Once the concrete has set, the remaining area will be filled with an expanding foam material that will be topped off with a final layer of concrete.
Members of the Solid Energy crew positioned themselves on the vent shaft platform and received the first helicopter-lifted load of concrete about 2.45pm yesterday.
Project director Mark Pizey said he was hopeful this first phase of the project would be completed by Christmas.
The shaft sealing is needed to fully stabilise the environment in the mine.
The bottom 40-50m of the shaft – originally about 100m deep – is filled with rock from an earlier collapse.
The remaining area which is being filled in this phase of the project is approximately 700 cubic metres in volume.
At the same time, planning is underway for the project’s next phase – drilling additional boreholes into the main tunnel.
In early September the New Zealand government announced it had approved conditional funding of a staged plan to re-enter and explore the main entry tunnel at the former Pike River mine up to a rockfall approximately 2.3 km in from the mine portal.
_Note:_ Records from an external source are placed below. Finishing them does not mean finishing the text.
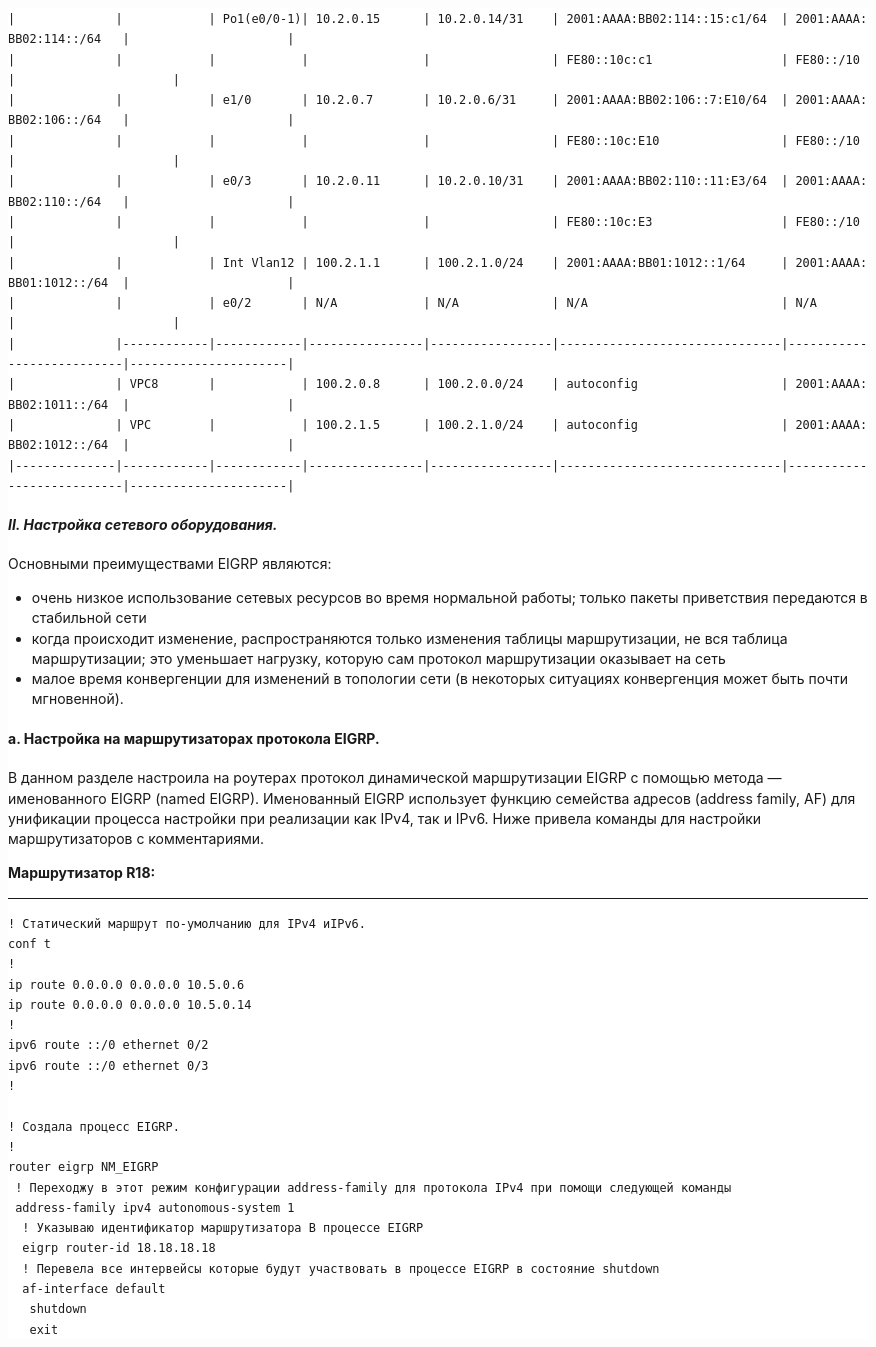     |              |            | Po1(e0/0-1)| 10.2.0.15      | 10.2.0.14/31    | 2001:AAAA:BB02:114::15:c1/64  | 2001:AAAA:BB02:114::/64   |                      |
    |              |            |            |                |                 | FE80::10c:c1                  | FE80::/10                 |                      |
    |              |            | e1/0       | 10.2.0.7       | 10.2.0.6/31     | 2001:AAAA:BB02:106::7:E10/64  | 2001:AAAA:BB02:106::/64   |                      |
    |              |            |            |                |                 | FE80::10c:E10                 | FE80::/10                 |                      |
    |              |            | e0/3       | 10.2.0.11      | 10.2.0.10/31    | 2001:AAAA:BB02:110::11:E3/64  | 2001:AAAA:BB02:110::/64   |                      |
    |              |            |            |                |                 | FE80::10c:E3                  | FE80::/10                 |                      |
    |              |            | Int Vlan12 | 100.2.1.1      | 100.2.1.0/24    | 2001:AAAA:BB01:1012::1/64     | 2001:AAAA:BB01:1012::/64  |                      |
    |              |            | e0/2       | N/A            | N/A             | N/A                           | N/A                       |                      |
    |              |------------|------------|----------------|-----------------|-------------------------------|---------------------------|----------------------|
    |              | VPC8       |            | 100.2.0.8      | 100.2.0.0/24    | autoconfig                    | 2001:AAAA:BB02:1011::/64  |                      |
    |              | VPC        |            | 100.2.1.5      | 100.2.1.0/24    | autoconfig                    | 2001:AAAA:BB02:1012::/64  |                      |
    |--------------|------------|------------|----------------|-----------------|-------------------------------|---------------------------|----------------------|
    

#### **_II. Настройка сетевого оборудования._**

Основными преимуществами EIGRP являются:

- очень низкое использование сетевых ресурсов во время нормальной работы; только пакеты приветствия передаются в стабильной сети
- когда происходит изменение, распространяются только изменения таблицы маршрутизации, не вся таблица маршрутизации; это уменьшает нагрузку, которую сам протокол маршрутизации оказывает на сеть
- малое время конвергенции для изменений в топологии сети (в некоторых ситуациях конвергенция может быть почти мгновенной).


#### a. Настройка на маршрутизаторах протокола EIGRP.

В данном разделе настроила на роутерах протокол динамической маршрутизации EIGRP с помощью метода — именованного EIGRP (named EIGRP). Именованный EIGRP использует функцию семейства адресов (address family, AF) для унификации процесса настройки при реализации как IPv4, так и IPv6. Ниже привела команды для настройки маршрутизаторов с комментариями.

**Маршрутизатор R18:**

---------------------------------------------------------------

    ! Статический маршрут по-умолчанию для IPv4 иIPv6.
    conf t
    !
    ip route 0.0.0.0 0.0.0.0 10.5.0.6
    ip route 0.0.0.0 0.0.0.0 10.5.0.14
    !
    ipv6 route ::/0 ethernet 0/2
    ipv6 route ::/0 ethernet 0/3
    !

    ! Создала процесс EIGRP.
    !
    router eigrp NM_EIGRP
     ! Переходжу в этот режим конфигурации address-family для протокола IPv4 при помощи следующей команды
     address-family ipv4 autonomous-system 1
      ! Указываю идентификатор маршрутизатора В процессе EIGRP
      eigrp router-id 18.18.18.18
      ! Перевела все интервейсы которые будут участвовать в процессе EIGRP в состояние shutdown
      af-interface default
       shutdown
       exit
The work is being carried out by Solid Energy, which bought the assets of the former Pike River Coal business in July 2012 and undertook to do its best to develop a safe plan to explore the main tunnel.
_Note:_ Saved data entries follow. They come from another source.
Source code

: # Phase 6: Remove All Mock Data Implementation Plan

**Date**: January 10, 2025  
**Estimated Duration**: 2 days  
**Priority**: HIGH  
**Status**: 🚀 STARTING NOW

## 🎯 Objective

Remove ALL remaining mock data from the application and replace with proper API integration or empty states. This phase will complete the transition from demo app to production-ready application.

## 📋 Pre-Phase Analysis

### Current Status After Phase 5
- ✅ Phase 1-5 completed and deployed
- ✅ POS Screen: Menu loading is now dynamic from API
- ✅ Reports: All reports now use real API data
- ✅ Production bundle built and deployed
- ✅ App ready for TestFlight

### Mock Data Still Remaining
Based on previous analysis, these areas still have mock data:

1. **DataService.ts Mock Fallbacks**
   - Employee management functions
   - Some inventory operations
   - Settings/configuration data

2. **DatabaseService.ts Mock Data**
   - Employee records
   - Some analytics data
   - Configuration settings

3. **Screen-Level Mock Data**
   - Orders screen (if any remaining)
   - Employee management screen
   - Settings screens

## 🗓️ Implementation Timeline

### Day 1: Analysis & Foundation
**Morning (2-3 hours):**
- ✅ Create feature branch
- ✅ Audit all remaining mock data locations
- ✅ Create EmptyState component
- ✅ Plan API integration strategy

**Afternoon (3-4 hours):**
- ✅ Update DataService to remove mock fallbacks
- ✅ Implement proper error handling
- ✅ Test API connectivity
The tunnel re-entry and exploration project is subject to ongoing assessment of the safety and technical feasibility as each stage is undertaken.
It does not include entry into the actual mine workings. Solid Energy believes it is not possible to safely carry out a standalone re-entry of the abandoned workings, except perhaps as part of a wider commercial mining operation.
The conceptual project plans for the tunnel re-entry were developed by a group of mining experts, including Solid Energy staff, independent mining consultants and the New Zealand Mines Rescue Service, with oversight from the Ministry of Business, Innovation and Employment's High Hazards Unit.
An independent panel of experts with experience in mine recovery and work of this complexity and risk formally assessed the plans, according to Solid Energy.
Progressive approvals by the Solid Energy board and ongoing monitoring are required for all stages of the project.